• **EXERCISE INSTRUCTIONS**
What you give back should be exactly the lines from the one with "116 231 28.64" through the end of the data, without the pictures.
• • • •
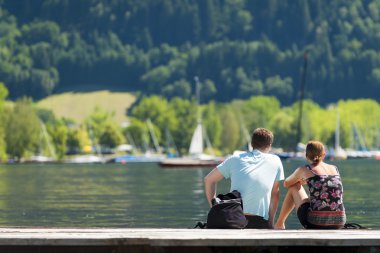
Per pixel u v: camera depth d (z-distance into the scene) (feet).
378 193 218.38
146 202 187.32
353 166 589.32
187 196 214.28
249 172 77.66
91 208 167.12
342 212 77.66
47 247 67.10
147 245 67.00
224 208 75.56
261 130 79.30
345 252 69.77
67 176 412.36
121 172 481.87
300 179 78.84
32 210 161.68
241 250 68.80
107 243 66.03
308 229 76.28
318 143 78.79
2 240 66.13
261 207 77.66
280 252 69.46
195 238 66.33
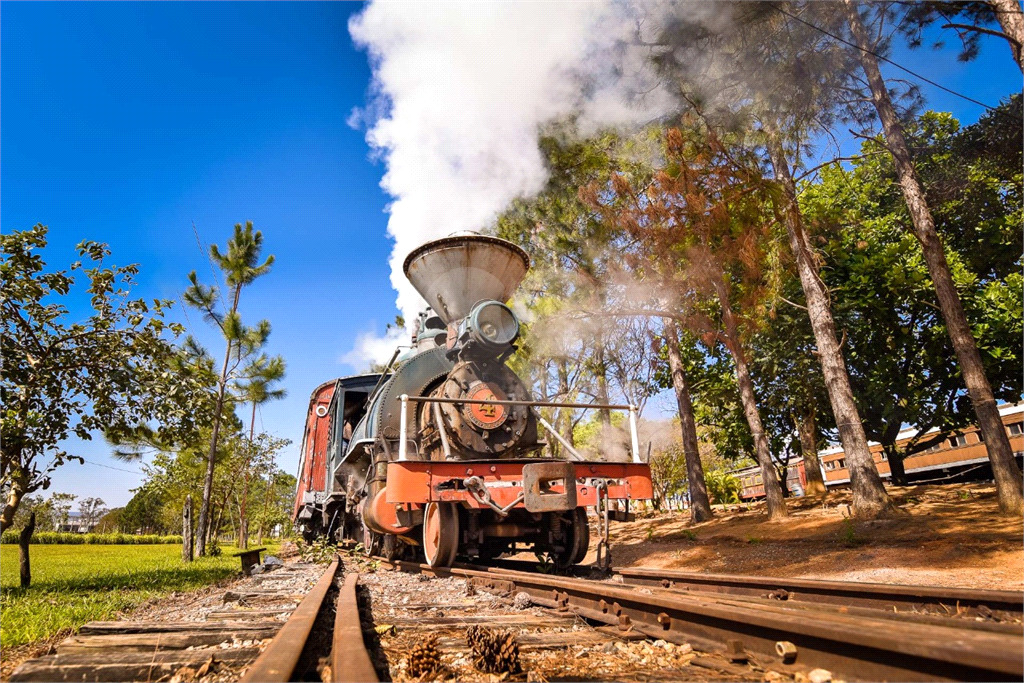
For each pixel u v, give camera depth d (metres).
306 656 3.24
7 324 7.29
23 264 7.36
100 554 18.14
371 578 7.60
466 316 8.62
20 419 7.10
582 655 3.21
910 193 9.97
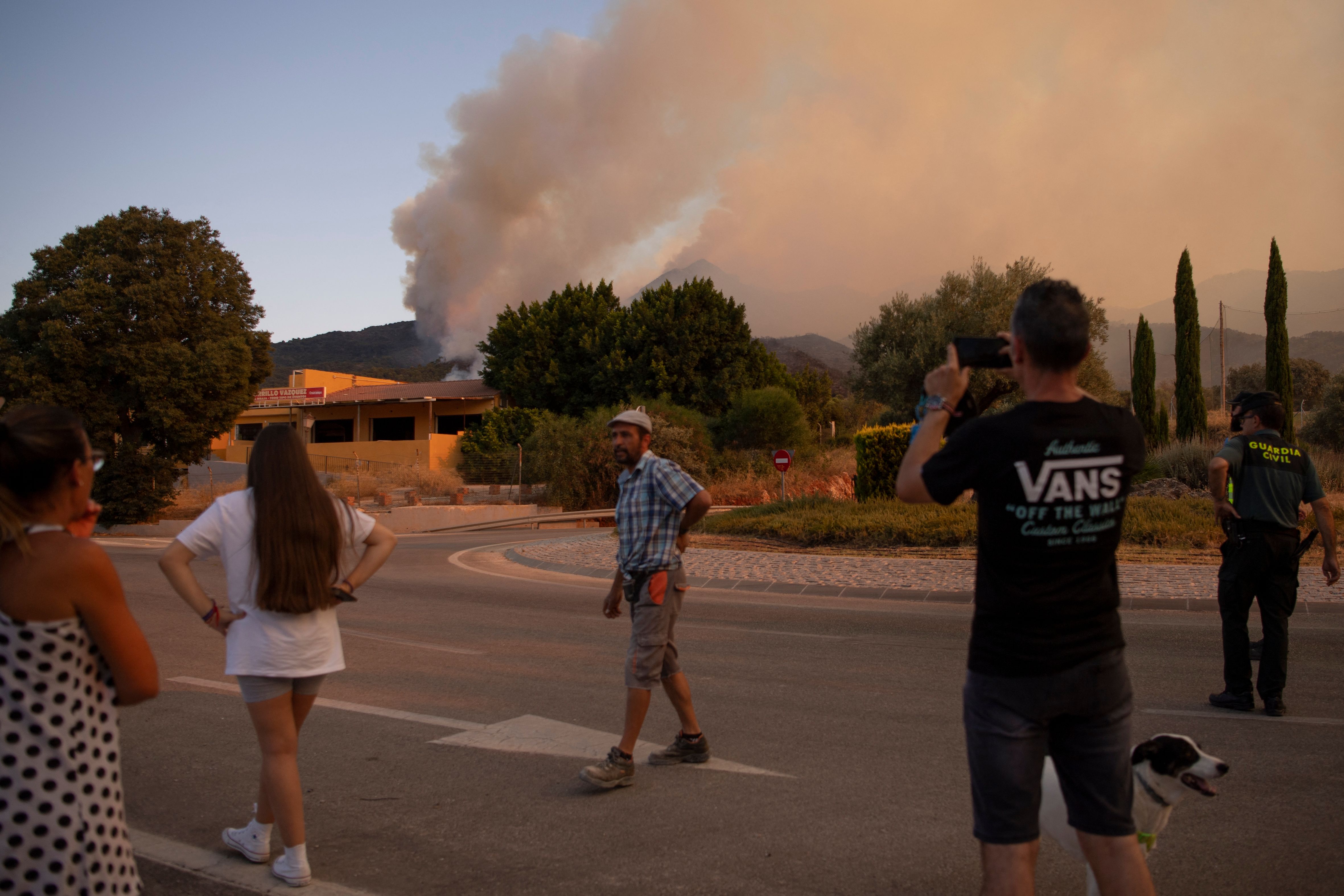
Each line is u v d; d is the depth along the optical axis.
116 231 28.64
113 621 2.17
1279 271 28.12
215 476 40.12
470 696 6.29
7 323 27.75
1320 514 5.55
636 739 4.50
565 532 26.33
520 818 4.07
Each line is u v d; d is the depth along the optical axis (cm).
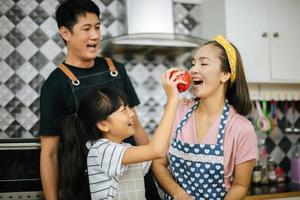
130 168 124
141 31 213
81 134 125
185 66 253
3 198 172
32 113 220
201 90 127
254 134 121
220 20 232
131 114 123
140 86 243
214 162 123
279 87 263
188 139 129
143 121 242
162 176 128
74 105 140
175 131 132
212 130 126
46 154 139
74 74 143
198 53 130
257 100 257
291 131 268
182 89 121
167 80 117
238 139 120
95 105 119
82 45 138
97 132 122
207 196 124
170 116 112
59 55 227
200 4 259
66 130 126
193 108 136
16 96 219
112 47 217
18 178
• • • •
• **RESPONSE**
116 231 28.64
113 621 2.17
1279 271 28.12
215 476 40.12
470 696 6.29
7 323 27.75
1320 514 5.55
636 739 4.50
565 532 26.33
520 818 4.07
Each line is u v d; d is the depth along the optical axis (cm).
130 168 124
141 31 213
81 134 125
185 66 253
3 198 172
32 113 220
201 90 127
254 134 121
220 20 232
131 114 123
140 86 243
214 162 123
279 87 263
188 139 129
143 121 242
162 176 128
74 105 140
175 131 132
212 130 126
46 154 139
74 74 143
198 53 130
257 100 257
291 131 268
182 89 121
167 80 117
238 139 120
95 105 119
82 45 138
97 132 122
207 196 124
170 116 112
59 55 227
200 4 259
66 130 126
193 108 136
16 96 219
112 47 217
18 178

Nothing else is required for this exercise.